● RECORD EXCERPTS
.....
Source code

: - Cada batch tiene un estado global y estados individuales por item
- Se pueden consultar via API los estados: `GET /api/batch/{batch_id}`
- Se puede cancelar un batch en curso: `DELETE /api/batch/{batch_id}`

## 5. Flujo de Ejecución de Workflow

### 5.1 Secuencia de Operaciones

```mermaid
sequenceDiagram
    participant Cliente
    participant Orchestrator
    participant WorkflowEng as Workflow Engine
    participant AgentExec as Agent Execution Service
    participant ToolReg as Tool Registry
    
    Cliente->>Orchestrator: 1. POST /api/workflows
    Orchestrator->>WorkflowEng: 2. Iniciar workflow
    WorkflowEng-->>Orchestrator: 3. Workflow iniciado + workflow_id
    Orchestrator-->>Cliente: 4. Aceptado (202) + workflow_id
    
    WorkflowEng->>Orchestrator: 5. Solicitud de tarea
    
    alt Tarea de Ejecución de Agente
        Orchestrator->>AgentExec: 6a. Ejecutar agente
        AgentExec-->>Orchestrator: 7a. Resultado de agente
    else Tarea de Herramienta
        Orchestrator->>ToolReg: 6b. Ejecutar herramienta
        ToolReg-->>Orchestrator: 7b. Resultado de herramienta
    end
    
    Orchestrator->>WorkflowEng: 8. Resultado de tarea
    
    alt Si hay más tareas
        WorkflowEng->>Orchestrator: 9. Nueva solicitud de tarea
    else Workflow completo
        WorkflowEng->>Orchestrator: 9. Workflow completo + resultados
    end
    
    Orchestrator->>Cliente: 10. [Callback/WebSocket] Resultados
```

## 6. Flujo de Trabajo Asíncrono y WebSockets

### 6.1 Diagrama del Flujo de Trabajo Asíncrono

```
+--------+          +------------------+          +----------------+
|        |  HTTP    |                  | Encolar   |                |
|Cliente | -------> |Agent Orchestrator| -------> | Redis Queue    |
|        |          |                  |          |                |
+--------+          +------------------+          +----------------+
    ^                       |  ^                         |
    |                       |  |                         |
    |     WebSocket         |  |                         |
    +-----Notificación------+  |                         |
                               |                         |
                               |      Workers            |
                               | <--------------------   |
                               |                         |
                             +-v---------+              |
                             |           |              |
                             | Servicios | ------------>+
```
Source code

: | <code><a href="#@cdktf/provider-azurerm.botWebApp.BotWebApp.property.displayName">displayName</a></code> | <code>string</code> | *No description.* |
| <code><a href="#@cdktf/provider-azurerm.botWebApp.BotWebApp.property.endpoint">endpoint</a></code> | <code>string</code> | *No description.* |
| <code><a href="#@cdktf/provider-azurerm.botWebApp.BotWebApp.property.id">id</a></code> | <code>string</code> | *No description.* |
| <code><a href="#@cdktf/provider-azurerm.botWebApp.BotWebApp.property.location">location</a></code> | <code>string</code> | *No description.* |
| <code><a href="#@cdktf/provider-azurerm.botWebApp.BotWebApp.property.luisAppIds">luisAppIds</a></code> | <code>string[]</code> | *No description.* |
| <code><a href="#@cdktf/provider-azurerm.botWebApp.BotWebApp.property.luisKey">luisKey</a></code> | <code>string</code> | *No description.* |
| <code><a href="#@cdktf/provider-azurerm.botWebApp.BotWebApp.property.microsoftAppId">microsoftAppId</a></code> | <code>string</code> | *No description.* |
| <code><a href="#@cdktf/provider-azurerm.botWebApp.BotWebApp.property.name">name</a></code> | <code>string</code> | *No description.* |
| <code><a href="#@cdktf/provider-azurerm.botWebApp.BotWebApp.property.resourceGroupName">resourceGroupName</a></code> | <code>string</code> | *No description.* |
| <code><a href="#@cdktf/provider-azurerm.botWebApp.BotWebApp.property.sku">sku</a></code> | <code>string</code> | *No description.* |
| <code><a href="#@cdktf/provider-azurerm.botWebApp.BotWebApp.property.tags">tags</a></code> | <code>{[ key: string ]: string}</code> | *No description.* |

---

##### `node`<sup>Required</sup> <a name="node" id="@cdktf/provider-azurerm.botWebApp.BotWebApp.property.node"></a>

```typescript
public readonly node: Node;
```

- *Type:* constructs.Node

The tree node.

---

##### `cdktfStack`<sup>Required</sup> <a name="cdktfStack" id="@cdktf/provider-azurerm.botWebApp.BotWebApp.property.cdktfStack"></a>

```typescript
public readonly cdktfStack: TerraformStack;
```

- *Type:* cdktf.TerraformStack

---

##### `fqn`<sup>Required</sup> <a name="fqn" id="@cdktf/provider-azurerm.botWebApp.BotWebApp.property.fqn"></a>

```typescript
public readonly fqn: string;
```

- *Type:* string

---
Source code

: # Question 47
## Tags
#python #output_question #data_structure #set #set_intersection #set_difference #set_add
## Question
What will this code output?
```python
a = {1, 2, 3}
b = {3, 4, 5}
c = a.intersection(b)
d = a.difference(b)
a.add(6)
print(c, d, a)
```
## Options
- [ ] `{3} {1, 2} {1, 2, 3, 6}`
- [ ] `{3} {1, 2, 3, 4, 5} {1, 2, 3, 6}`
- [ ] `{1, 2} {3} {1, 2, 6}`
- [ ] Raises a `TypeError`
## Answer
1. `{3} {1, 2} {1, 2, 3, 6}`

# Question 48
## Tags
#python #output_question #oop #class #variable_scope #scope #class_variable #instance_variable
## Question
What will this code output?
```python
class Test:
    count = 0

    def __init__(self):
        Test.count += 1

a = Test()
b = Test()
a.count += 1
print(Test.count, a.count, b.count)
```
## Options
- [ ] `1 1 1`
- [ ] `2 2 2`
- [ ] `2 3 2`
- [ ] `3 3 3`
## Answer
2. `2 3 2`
.....
● YOUR GOAL
Check each line above for the string "class" and show the ones that have it.

● ANSWER FOR THIS EXERCISE
#python #output_question #oop #class #variable_scope #scope #class_variable #instance_variable
class Test:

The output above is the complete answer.